Nothing's official, but CNBC reports that JPMorgan Chase (NYSE:JPM) is looking into ways to repay the $25 billion in TARP funds it got last October. Sound familiar? Earlier this month, Goldman Sachs (NYSE:GS) hinted that it wanted to do the same with the $10 billion in TARP funds it received. 

This is certainly a step in the right direction, but repaying those funds is easier said than done -- not because either bank doesn't have the money to simply write a check, but because the Treasury imposed restrictions on how the money can be repaid.

Rather than just paying the money back with spare funds, banks are required to raise an equal amount of new common or preferred equity. The idea is that banks should be forced to remain adequately capitalized, and not be allowed to venture down the same leveraged ways that got us here in the first place.

Will this approach work?

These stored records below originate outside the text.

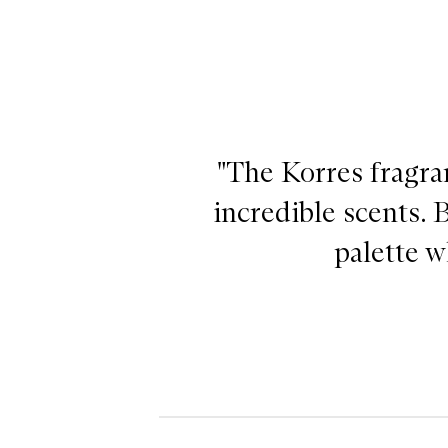
"The Korres fragra
incredible scents. 
palette w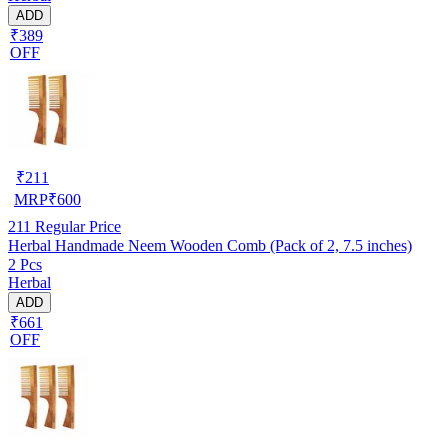
ADD
₹389
OFF
₹
211
MRP
₹
600
211
Regular Price
Herbal Handmade Neem Wooden Comb (Pack of 2, 7.5 inches)
2 Pcs
Herbal
ADD
₹661
OFF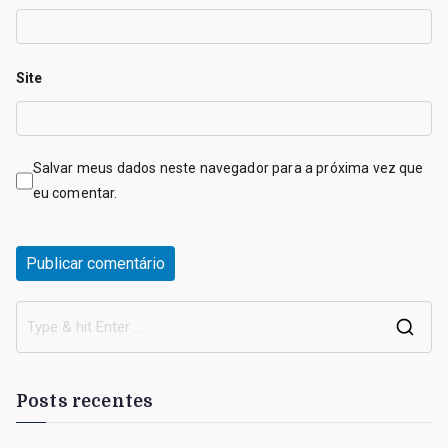
Site
Salvar meus dados neste navegador para a próxima vez que
eu comentar.
S
e
a
Posts recentes
r
c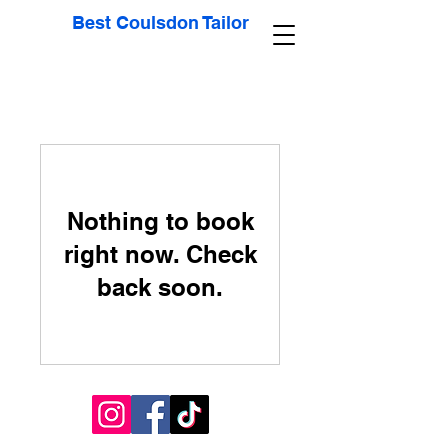
Best Coulsdon Tailor
Nothing to book
right now. Check
back soon.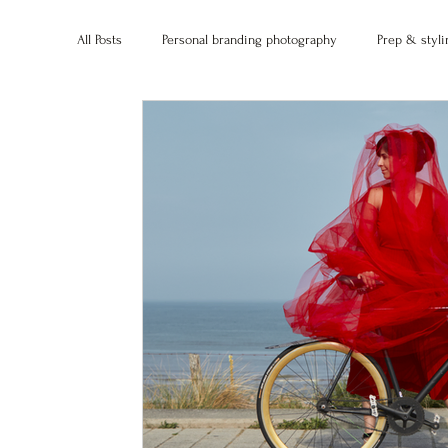
All Posts
Personal branding photography
Prep & styli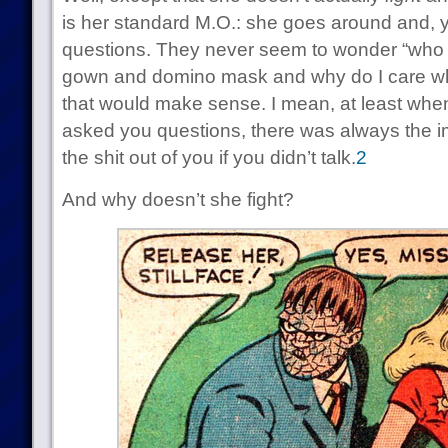
is her standard M.O.: she goes around and, 
questions. They never seem to wonder “who is
gown and domino mask and why do I care wh
that would make sense. I mean, at least w
asked you questions, there was always the imp
the shit out of you if you didn’t talk.
2
And why doesn’t she fight?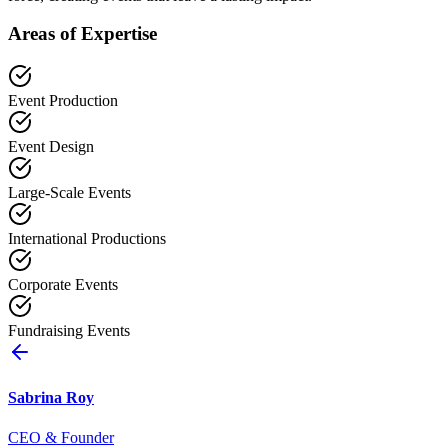
Areas of Expertise
Event Production
Event Design
Large-Scale Events
International Productions
Corporate Events
Fundraising Events
Sabrina Roy
CEO & Founder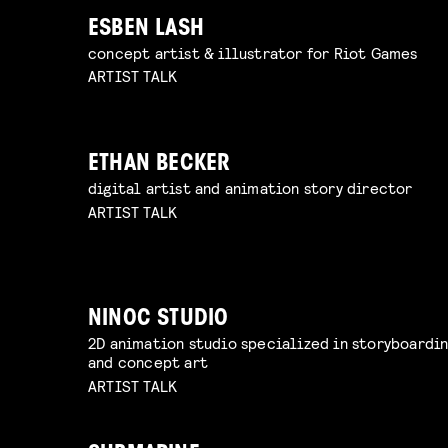
ESBEN LASH
concept artist & illustrator for Riot Games
ARTIST TALK
ETHAN BECKER
digital artist and animation story director
ARTIST TALK
NINOC STUDIO
2D animation studio specialized in storyboardi
and concept art
ARTIST TALK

It's a stretch. As I write, JPMorgan Chase has a market cap of about $80 billion; Goldman's is about $40 billion. So raising enough common equity in public markets would be a tall order -- not to mention extremely dilutive to existing shareholders.

Even so, management could make a strong case to its shareholders for the virtues of being a TARP-free bank. From the tarring-and-feathering that Congress delivered to CEOs last week, to the impending "stress test," and the compensation restrictions implanted in the new stimulus package, life sans TARP would give banks the flexibility and freedom needed to move on and exploit the opportunities created by weaker peers such as Citigroup (NYSE:C) and Bank of America (NYSE:BAC). Not to mention that if you don't need taxpayer funds, then for goodness' sake, yes -- give the money back.

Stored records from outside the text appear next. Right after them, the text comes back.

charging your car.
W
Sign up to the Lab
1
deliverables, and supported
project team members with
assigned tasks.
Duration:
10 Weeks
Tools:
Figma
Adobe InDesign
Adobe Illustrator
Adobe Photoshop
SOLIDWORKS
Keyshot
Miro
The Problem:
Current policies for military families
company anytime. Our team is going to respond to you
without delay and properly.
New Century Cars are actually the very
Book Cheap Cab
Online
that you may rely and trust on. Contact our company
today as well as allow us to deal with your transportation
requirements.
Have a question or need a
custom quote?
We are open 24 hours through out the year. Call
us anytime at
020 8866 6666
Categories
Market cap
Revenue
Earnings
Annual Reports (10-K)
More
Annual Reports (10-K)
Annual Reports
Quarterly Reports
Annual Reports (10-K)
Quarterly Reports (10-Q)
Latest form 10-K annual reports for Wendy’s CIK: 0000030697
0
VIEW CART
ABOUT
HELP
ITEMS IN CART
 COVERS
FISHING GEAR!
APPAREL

Besides, swapping out government preferred stock for an equal amount of fresh common stock would actually put these banks in a much stronger financial position.

Although they stemmed the threat of a systemic collapse last fall, preferred shares and their periodic dividend burden essentially function like debt that banks have to worry about repaying in the future. Common equity -- with the power to absorb impending credit losses -- is really what these banks need to get back on a sustainable track.